Teradata / PyTd

A Python Module to make it easy to script powerful interactions with Teradata Database in a DevOps friendly way.
MIT License
108 stars 43 forks source link

SQL Assistant vs PyTd #40

Closed pGit1 closed 8 years ago

pGit1 commented 8 years ago

When executing a query via session.execute(file="\...\file.sql") I can write to a text file using standard python IO interface. Here is my code:

result = session.execute(file="\...\file.sql")

text_file = open("\....\outfile.txt", "w")

#Add First Row as Headers
col = result.description
for i in col:
    text_file.write(i[0]+'|')
text_file.write('\n')

#Add Data to file One row at a time
for i in result:
    for j in i.values:
        #print str(j)
        text_file.write(safe_str(j)+'|')
    text_file.write('\n')
text_file.close()

This works great for small datasets but is still VERY (prohibitively) slow for large datasets. From SQL Assistant I can use the export utility to write large text files to a location in reasonable time. Using python it can take more than triple or quadruple the time.

I thought there was a fix for this but it does not seem to be working for me. Is there a way to remedy this? Please help with example code if possible. Your help is MUCH appreciated!

escheie commented 8 years ago

Using the python module to export data will never be as fast as native methods. The value of each column of every row is being converted to a python object before being written to a file. A 3x difference due to this overhead does sound about right. Before the previous bug was fixed, you would have seen times much slower time than that.

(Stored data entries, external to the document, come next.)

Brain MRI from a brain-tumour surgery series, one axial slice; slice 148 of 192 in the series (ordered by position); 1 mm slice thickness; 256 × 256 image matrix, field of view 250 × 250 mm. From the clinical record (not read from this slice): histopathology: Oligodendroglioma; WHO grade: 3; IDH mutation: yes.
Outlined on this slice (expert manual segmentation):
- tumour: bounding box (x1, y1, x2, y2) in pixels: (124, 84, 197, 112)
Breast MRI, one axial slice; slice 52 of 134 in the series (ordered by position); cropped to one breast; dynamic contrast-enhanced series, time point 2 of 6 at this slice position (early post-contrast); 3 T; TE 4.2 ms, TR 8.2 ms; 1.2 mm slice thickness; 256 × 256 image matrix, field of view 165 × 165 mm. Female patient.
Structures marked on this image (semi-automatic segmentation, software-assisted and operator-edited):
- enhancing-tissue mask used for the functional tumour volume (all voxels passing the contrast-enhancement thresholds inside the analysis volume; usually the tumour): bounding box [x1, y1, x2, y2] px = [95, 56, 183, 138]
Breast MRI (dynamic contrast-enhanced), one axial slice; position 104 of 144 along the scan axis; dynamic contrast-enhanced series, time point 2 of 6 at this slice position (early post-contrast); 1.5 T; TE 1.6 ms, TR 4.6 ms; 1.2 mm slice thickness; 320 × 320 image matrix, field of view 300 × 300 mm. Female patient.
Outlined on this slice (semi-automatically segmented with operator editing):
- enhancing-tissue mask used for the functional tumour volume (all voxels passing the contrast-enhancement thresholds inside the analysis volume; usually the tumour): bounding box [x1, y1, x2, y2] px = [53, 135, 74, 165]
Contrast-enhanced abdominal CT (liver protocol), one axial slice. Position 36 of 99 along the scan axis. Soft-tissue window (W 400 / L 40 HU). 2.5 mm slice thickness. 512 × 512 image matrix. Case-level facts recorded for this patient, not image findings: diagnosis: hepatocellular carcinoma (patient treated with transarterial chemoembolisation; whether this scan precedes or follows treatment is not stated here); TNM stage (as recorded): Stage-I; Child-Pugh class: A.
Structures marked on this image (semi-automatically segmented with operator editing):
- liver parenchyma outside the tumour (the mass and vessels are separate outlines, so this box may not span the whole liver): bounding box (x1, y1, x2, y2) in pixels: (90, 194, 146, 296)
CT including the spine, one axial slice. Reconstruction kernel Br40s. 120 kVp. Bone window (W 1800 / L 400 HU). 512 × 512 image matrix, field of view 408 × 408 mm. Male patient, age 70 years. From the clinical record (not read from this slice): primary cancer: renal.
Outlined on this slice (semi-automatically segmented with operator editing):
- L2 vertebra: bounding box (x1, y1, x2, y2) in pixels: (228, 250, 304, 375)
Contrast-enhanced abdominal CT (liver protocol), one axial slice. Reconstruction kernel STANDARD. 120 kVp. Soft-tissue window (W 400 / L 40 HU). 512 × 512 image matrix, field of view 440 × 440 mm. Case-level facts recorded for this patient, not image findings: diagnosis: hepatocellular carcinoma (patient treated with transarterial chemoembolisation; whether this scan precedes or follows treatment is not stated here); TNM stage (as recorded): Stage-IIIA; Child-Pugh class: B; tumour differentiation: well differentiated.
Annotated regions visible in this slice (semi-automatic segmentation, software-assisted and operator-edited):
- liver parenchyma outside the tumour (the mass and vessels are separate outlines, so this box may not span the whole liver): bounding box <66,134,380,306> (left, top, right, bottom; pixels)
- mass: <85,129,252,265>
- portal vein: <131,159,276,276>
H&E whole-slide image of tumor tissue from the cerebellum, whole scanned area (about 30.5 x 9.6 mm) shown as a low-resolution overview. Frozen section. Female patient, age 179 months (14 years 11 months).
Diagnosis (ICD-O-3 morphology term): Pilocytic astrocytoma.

Your code could benefit though from setting the number of rows fetched at a time to a value larger than the default of 1. You do this by setting the arraysize attribute on the cursor object as per the Python Database API Specification 2.0. Below is an example of increasing the number of rows fetched at a time to 100:

with session.cursor() as cursor:
     cursor.arraysize = 100
     cursor.execute(file="\...\file.sql")
     for row in cursor:
            #Write to file.

When I fetch 100,000 rows with arraysize = 1, it takes about 14.7 seconds. If I fetch 100,000 rows with arraysize = 100, it takes about 9.7 seconds, so there is about 1.5x performance improvement by increasing this value. Note that setting arraysize too high may actually degrade performance.

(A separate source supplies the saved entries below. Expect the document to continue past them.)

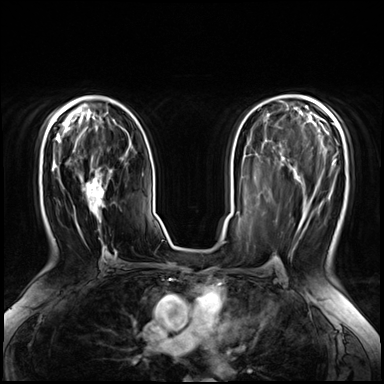
Breast MRI (dynamic contrast-enhanced), one axial slice; position 39 of 72 along the scan axis; dynamic contrast-enhanced series, time point 2 of 8 at this slice position (early post-contrast); 3 T; TE 1.4 ms, TR 4.3 ms; 2.5 mm slice thickness; 384 × 384 image matrix. Female patient.
Structures marked on this image (semi-automatic segmentation, software-assisted and operator-edited):
- enhancing-tissue mask used for the functional tumour volume (all voxels passing the contrast-enhancement thresholds inside the analysis volume; usually the tumour): bounding box [x1, y1, x2, y2] px = [82, 157, 107, 262]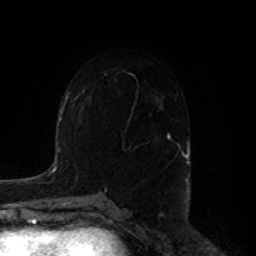
Breast MRI, one axial slice. Position 53 of 80 along the scan axis. Cropped to one breast. Dynamic contrast-enhanced series, time point 2 of 8 at this slice position (early post-contrast). 1.5 T. TE 4.2 ms, TR 7 ms. 2 mm slice thickness. 256 × 256 image matrix, field of view 180 × 180 mm. Female patient.
Outlined on this slice (semi-automatic segmentation, software-assisted and operator-edited):
- enhancing-tissue mask used for the functional tumour volume (all voxels passing the contrast-enhancement thresholds inside the analysis volume; usually the tumour): bounding box (x1, y1, x2, y2) in pixels: (167, 133, 183, 156)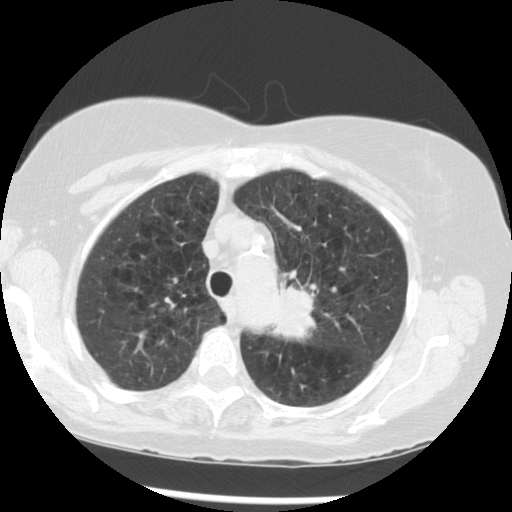
Low-dose screening chest CT, one axial slice. Slice 218 of 283 in the series (ordered by position). Lung window (W 1500 / L -600 HU). 2.5 mm slice thickness. 512 × 512 image matrix.
Annotated regions visible in this slice (manually delineated by an expert):
- lesion 1 (tumor, upper lobe of left lung): bounding box (x1, y1, x2, y2) in pixels: (272, 287, 314, 339)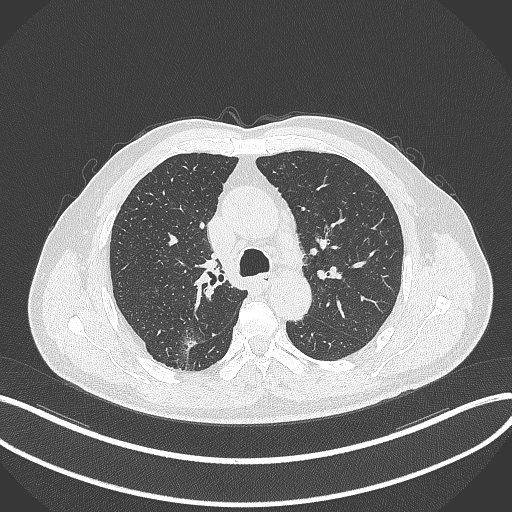
Chest CT, one axial slice. Slice 250 of 359 in the series (ordered by position). Reconstruction kernel B70f. 120 kVp. Lung window (W 1500 / L -600 HU). 1 mm slice thickness. 512 × 512 image matrix, field of view 400 × 400 mm. Patient: male, 69 years. Case-level facts recorded for this patient, not image findings: clinical TNM (as recorded): T1b N0 M0; histopathological grade: G2-3.
Structures marked on this image (bounding box drawn by a radiologist):
- lung tumour (recorded histology: adenocarcinoma): box from (x=182, y=336) to (x=198, y=355) px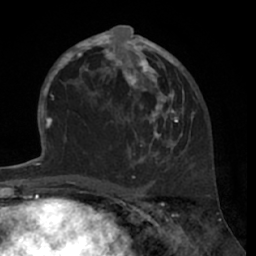
Breast MRI (dynamic contrast-enhanced), one axial slice; slice 35 of 66 in the series (ordered by position); cropped to one breast; dynamic contrast-enhanced series, time point 2 of 7 at this slice position (early post-contrast); 1.5 T; TE 3 ms, TR 6.2 ms; 2.4 mm slice thickness; 256 × 256 image matrix. Female patient.
Structures marked on this image (semi-automatically segmented with operator editing):
- enhancing-tissue mask used for the functional tumour volume (all voxels passing the contrast-enhancement thresholds inside the analysis volume; usually the tumour): bounding box [x1, y1, x2, y2] px = [80, 27, 194, 163]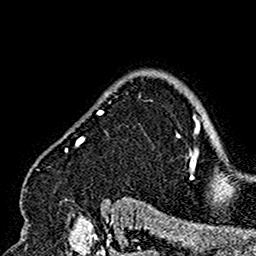
Breast MRI (dynamic contrast-enhanced), one axial slice. Slice 126 of 160 in the series (ordered by position). Cropped to one breast. Dynamic contrast-enhanced series, time point 2 of 7 at this slice position (early post-contrast). 1.5 T. TE 2.7 ms, TR 5.4 ms. 1 mm slice thickness. 256 × 256 image matrix, field of view 154 × 154 mm. Female patient.
Annotated regions visible in this slice (semi-automatic segmentation, software-assisted and operator-edited):
- enhancing-tissue mask used for the functional tumour volume (all voxels passing the contrast-enhancement thresholds inside the analysis volume; usually the tumour): box from (x=24, y=90) to (x=180, y=201) px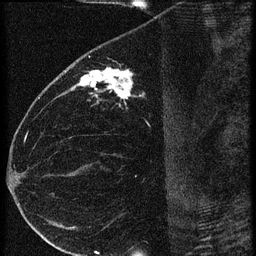
Breast MRI (dynamic contrast-enhanced), one sagittal slice. 3 images stored at this slice position (order not interpretable as contrast timing). 1.5 T. TE 4.2 ms, TR 20.4 ms. 1.5 mm slice thickness. 256 × 256 image matrix, field of view 180 × 180 mm. Female patient, age 35 years. From the clinical record (not read from this slice): setting: breast cancer imaged before/during neoadjuvant chemotherapy; receptor status: HR-positive, HER2-negative.
Structures marked on this image (semi-automatically segmented with operator editing):
- analysis volume of interest (the breast-tissue region the enhancement analysis was run in; not a lesion): bounding box (x1, y1, x2, y2) in pixels: (65, 60, 169, 119)
- tumour enhancement mask (voxels above the 90 % enhancement threshold inside the analysis volume of interest): (71, 68, 131, 99)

pGit1 commented 8 years ago

Thanks for this code Eric! I will integrate this into my own.

On Sat, Apr 9, 2016 at 12:12 PM, Eric Scheie notifications@github.com wrote:

Using the python module to export data will never be as fast as native methods. The value of each column of every row is being converted to a python object before being written to a file. A 3x difference due to this overhead does sound about right. Before the previous bug was fixed, you would have seen times much slower time than that.

Your code could benefit though from setting the number of rows fetched at a time to a value larger than the default of 1. You do this by setting the arraysize attribute on the cursor object as per the Python Database API Specification 2.0. Below is an example of increasing the number of rows fetched at a time to 100:

with session.cursor() as cursor: cursor.arraysize = 100; cursor.execute(file="...\file.sql") for row in cursor:

Write to file.

When I fetch 100,000 rows with arraysize = 1, it takes about 14.7 seconds. If I fetch 100,000 rows with arraysize = 100, it takes about 9.7 seconds, so there is about 1.5x performance improvement by increasing this value. Note that setting arraysize too high may actually degrade performance.

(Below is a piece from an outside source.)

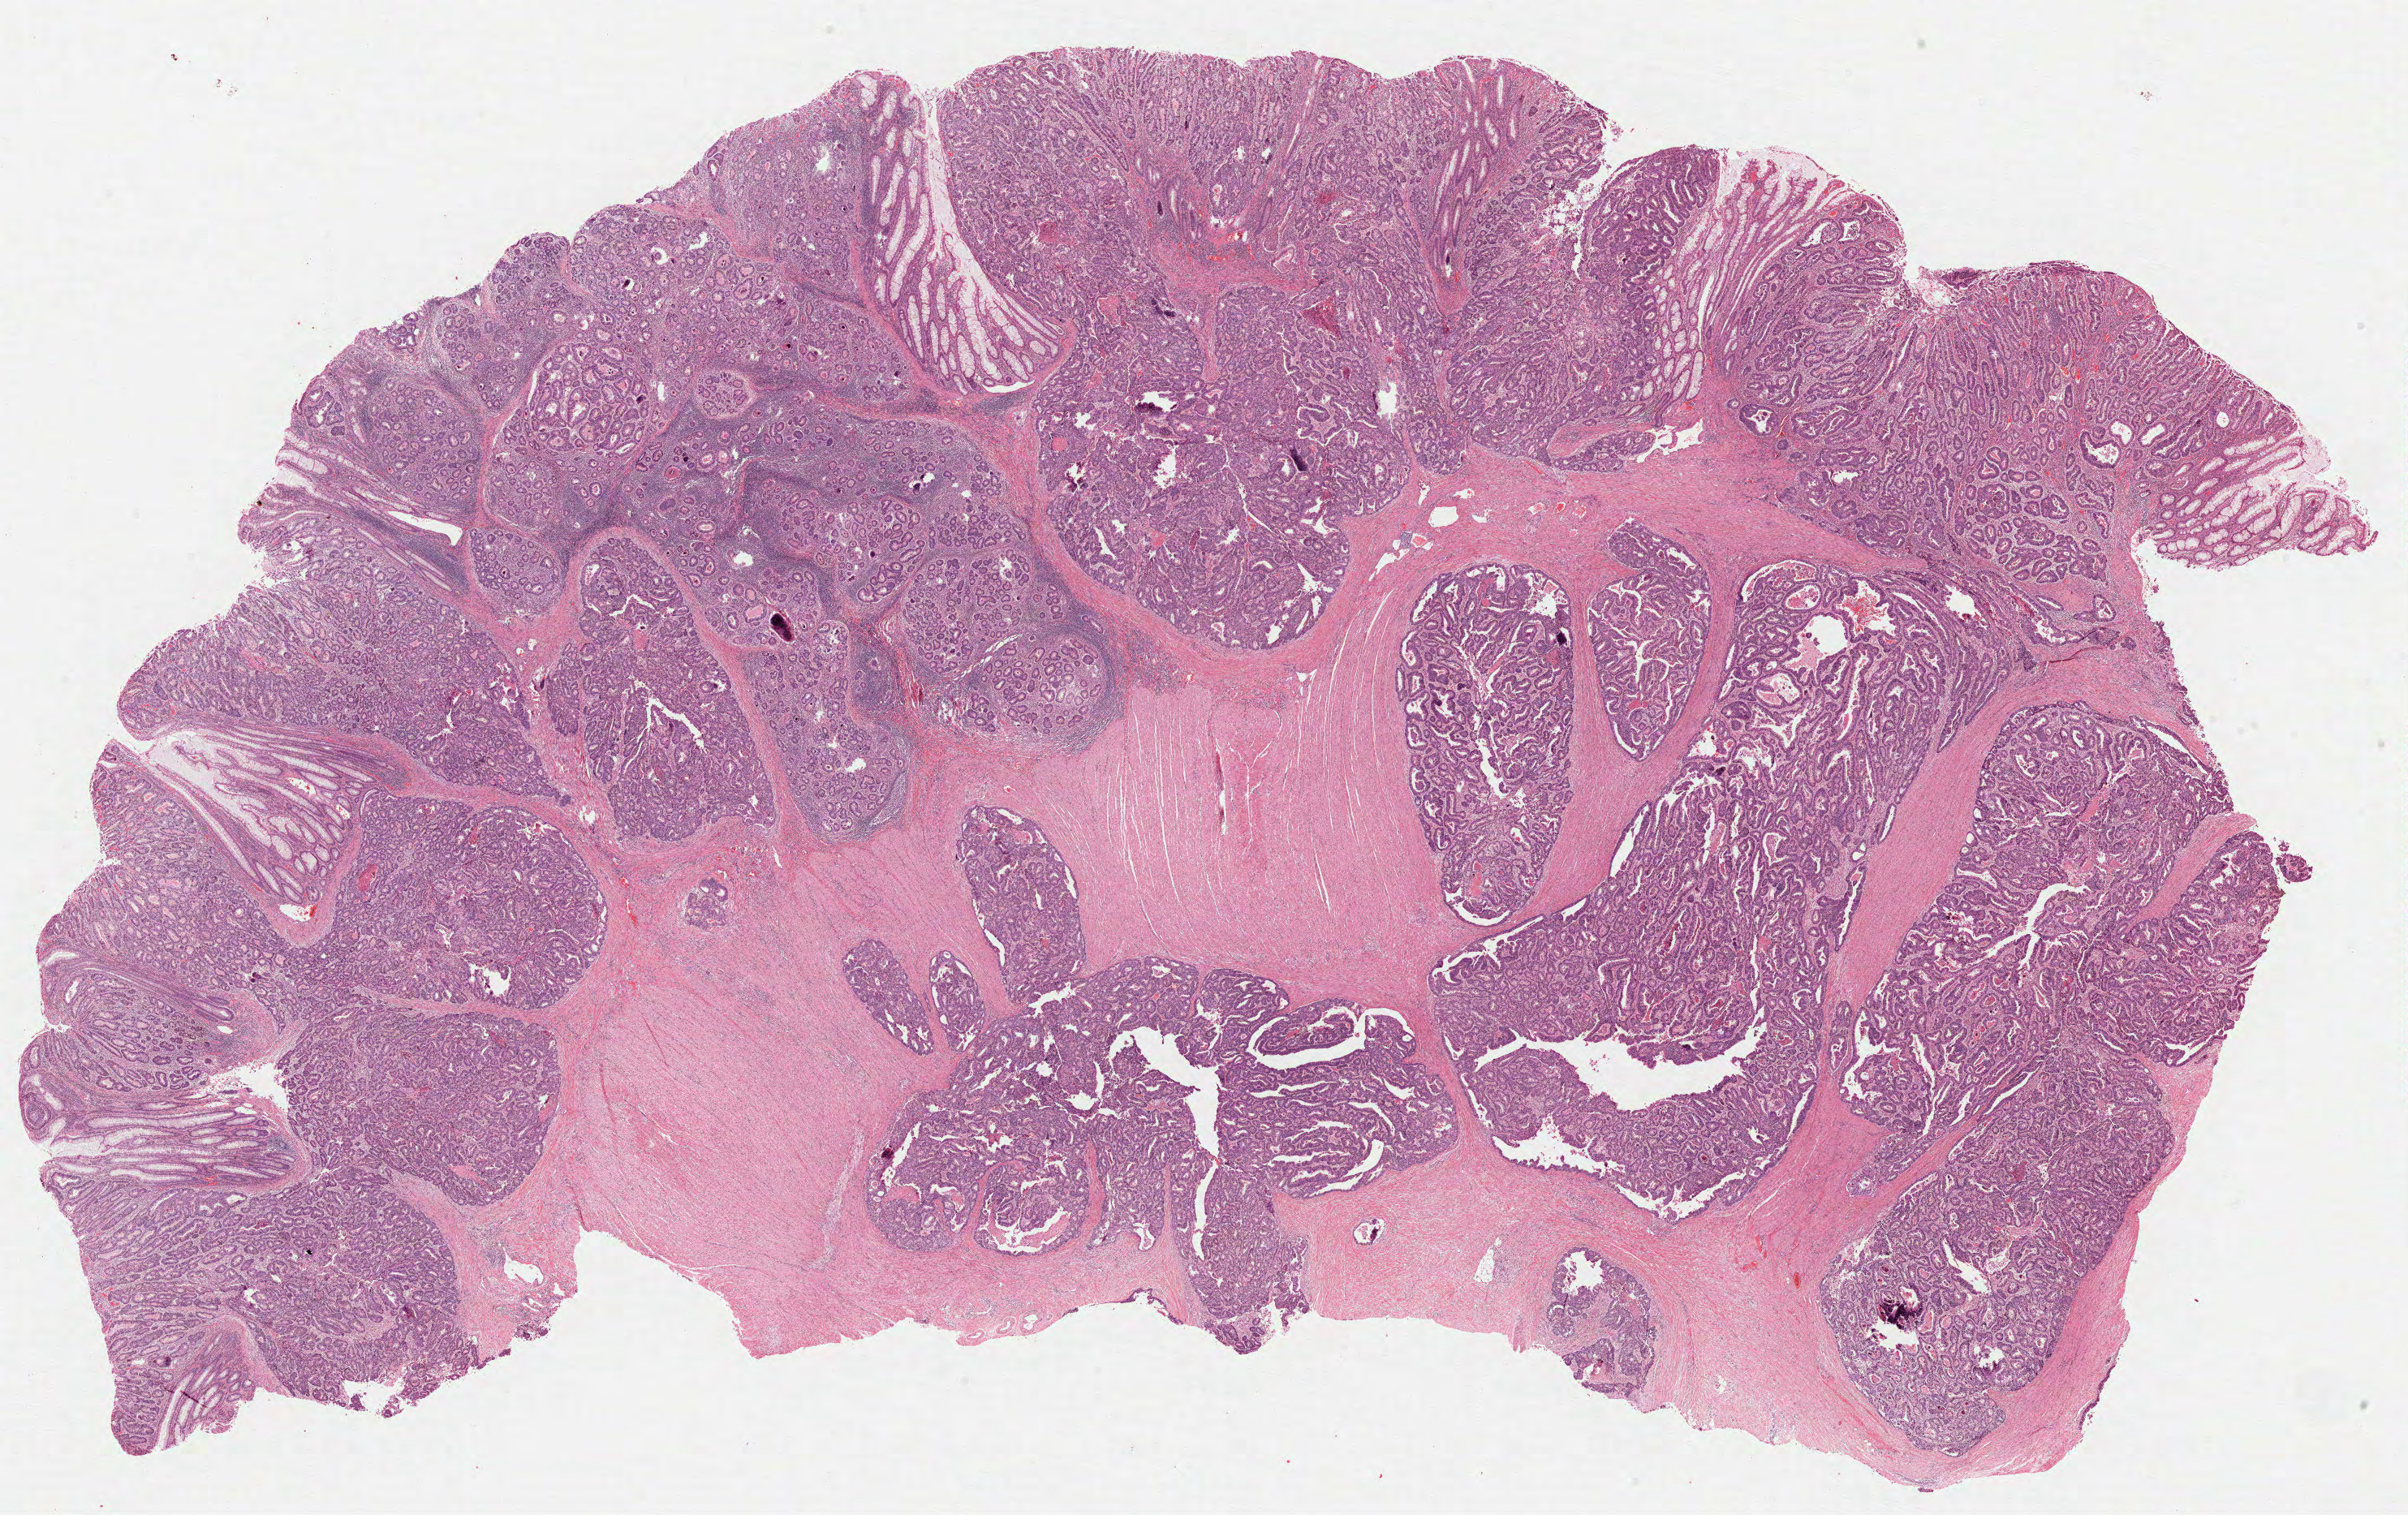
Hematoxylin and eosin (H&E) stained whole-slide image, low-resolution overview of the scanned area, about 23.9 x 15.1 mm. Formalin-fixed paraffin-embedded (FFPE) diagnostic section. Sample: primary tumour, colon. Female patient; age at initial diagnosis 51 years.
TNM: T3 N1 M0. Histologic diagnosis: Adenocarcinoma, NOS (sigmoid colon). Lymph nodes positive (case pathology): 1 of 6 examined. AJCC pathologic stage: IIIB.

— You are receiving this because you authored the thread. Reply to this email directly or view it on GitHub https://github.com/Teradata/PyTd/issues/40#issuecomment-207814063

pGit1 commented 8 years ago

Thanks for the response and the Code Eric!

On Sat, Apr 9, 2016 at 12:12 PM, Eric Scheie notifications@github.com wrote:

Using the python module to export data will never be as fast as native methods. The value of each column of every row is being converted to a python object before being written to a file. A 3x difference due to this overhead does sound about right. Before the previous bug was fixed, you would have seen times much slower time than that.

Your code could benefit though from setting the number of rows fetched at a time to a value larger than the default of 1. You do this by setting the arraysize attribute on the cursor object as per the Python Database API Specification 2.0. Below is an example of increasing the number of rows fetched at a time to 100:

with session.cursor() as cursor: cursor.arraysize = 100; cursor.execute(file="...\file.sql") for row in cursor:

Write to file.

When I fetch 100,000 rows with arraysize = 1, it takes about 14.7 seconds. If I fetch 100,000 rows with arraysize = 100, it takes about 9.7 seconds, so there is about 1.5x performance improvement by increasing this value. Note that setting arraysize too high may actually degrade performance.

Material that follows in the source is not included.